Exercise objective: Give the lines again, starting with the line with "Save my name, email, and" and going on through the line with "votarão sobre o tema teve sua cam", replacing "email" with "e-mail" and leaving all else unchanged.

Material for the task:
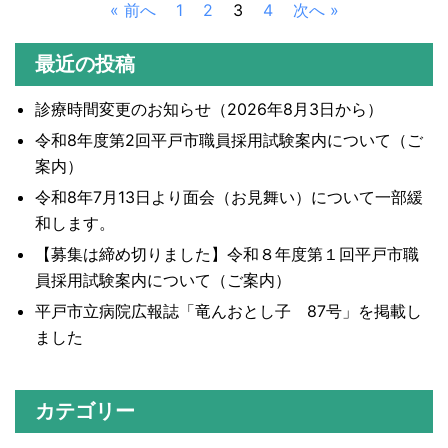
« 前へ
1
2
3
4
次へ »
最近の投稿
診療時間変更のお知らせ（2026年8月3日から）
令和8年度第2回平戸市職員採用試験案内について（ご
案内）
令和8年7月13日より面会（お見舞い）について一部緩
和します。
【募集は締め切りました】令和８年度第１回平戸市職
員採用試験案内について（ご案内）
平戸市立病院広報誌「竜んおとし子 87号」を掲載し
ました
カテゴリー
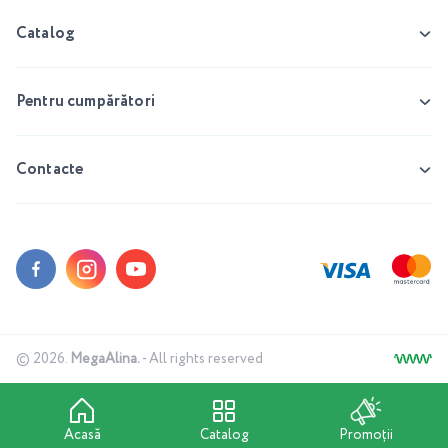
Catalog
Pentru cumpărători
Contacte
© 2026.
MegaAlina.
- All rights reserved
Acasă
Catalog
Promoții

--

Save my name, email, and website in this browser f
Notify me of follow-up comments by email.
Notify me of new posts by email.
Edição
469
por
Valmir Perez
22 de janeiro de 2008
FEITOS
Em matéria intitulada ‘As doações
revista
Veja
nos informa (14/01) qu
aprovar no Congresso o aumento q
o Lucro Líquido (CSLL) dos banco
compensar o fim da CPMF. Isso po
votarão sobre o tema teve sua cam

Exercise solution:
Save my name, e-mail, and website in this browser f
Notify me of follow-up comments by e-mail.
Notify me of new posts by e-mail.
Edição
469
por
Valmir Perez
22 de janeiro de 2008
FEITOS
Em matéria intitulada ‘As doações
revista
Veja
nos informa (14/01) qu
aprovar no Congresso o aumento q
o Lucro Líquido (CSLL) dos banco
compensar o fim da CPMF. Isso po
votarão sobre o tema teve sua cam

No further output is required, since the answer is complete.